(Stored entries)
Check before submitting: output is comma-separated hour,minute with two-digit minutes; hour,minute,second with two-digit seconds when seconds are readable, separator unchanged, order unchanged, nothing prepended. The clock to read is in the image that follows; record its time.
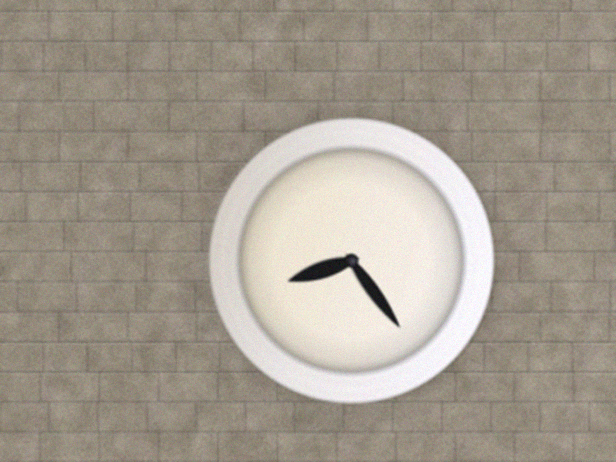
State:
8,24
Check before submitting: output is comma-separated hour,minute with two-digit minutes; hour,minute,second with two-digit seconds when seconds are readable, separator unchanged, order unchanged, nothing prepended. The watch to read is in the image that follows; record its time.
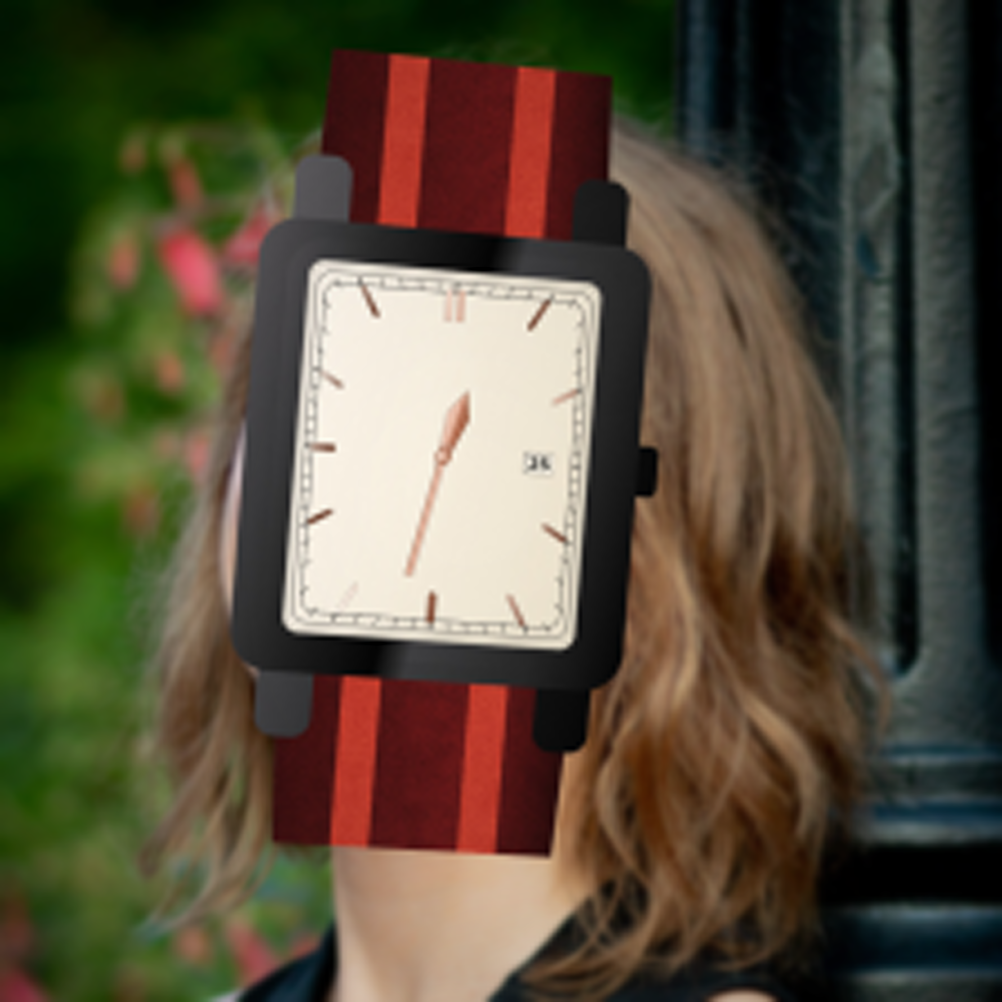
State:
12,32
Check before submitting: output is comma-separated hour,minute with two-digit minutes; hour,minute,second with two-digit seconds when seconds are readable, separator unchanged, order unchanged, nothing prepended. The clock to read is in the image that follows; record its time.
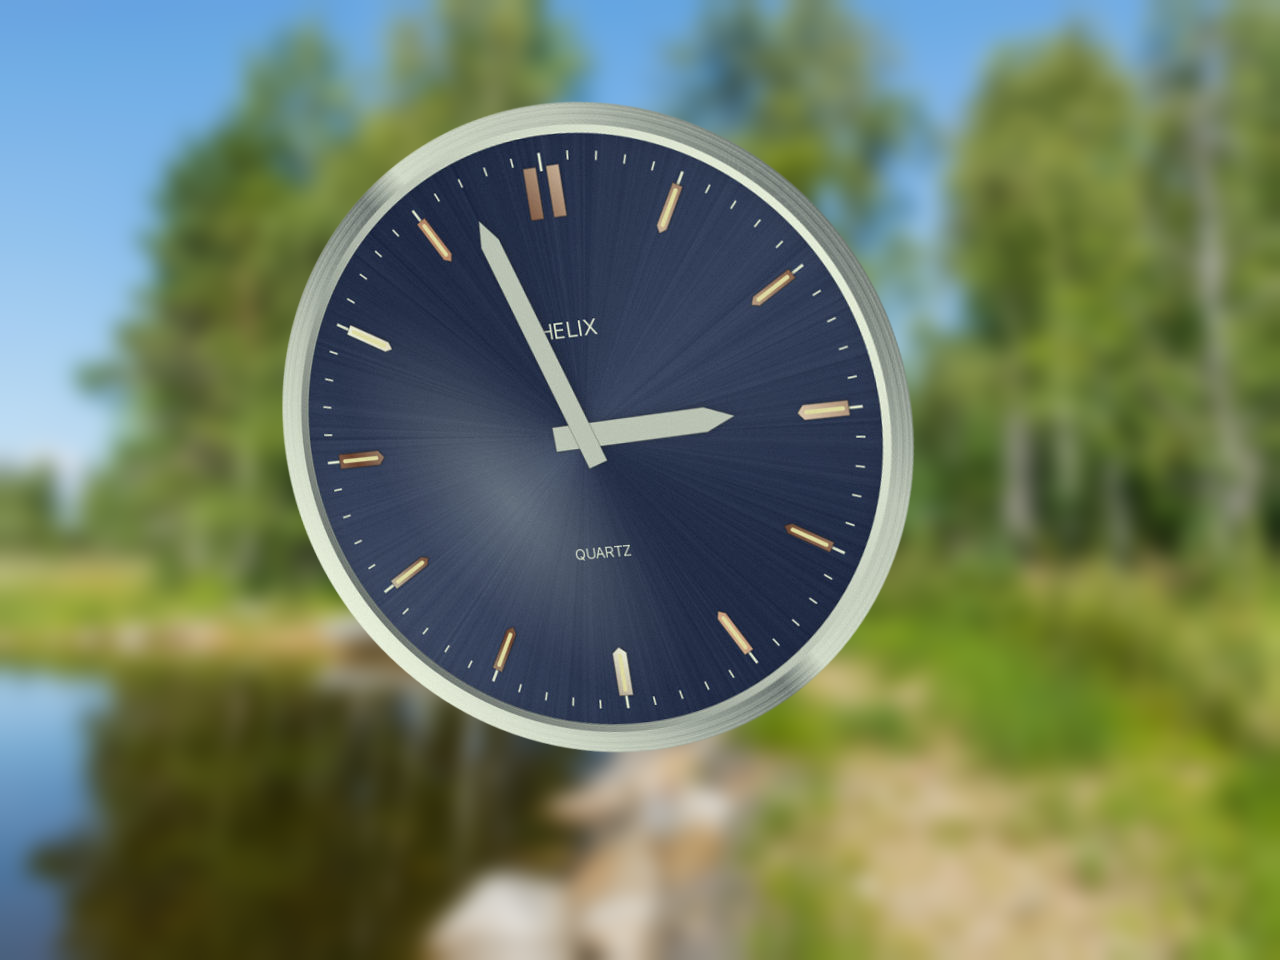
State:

Your objective
Copy all of the material above line for line, leaving out the pictures.

Completed exercise
Check before submitting: output is comma-separated hour,minute with two-digit minutes; hour,minute,second with two-digit seconds when seconds are readable, separator unchanged, order unchanged, nothing prepended. The clock to read is in the image that follows; record its time.
State:
8,24
Check before submitting: output is comma-separated hour,minute with two-digit minutes; hour,minute,second with two-digit seconds when seconds are readable, separator unchanged, order unchanged, nothing prepended. The watch to read is in the image that follows; record its time.
State:
12,32
Check before submitting: output is comma-separated hour,minute with two-digit minutes; hour,minute,second with two-digit seconds when seconds are readable, separator unchanged, order unchanged, nothing prepended. The clock to read is in the image that follows; record its time.
State:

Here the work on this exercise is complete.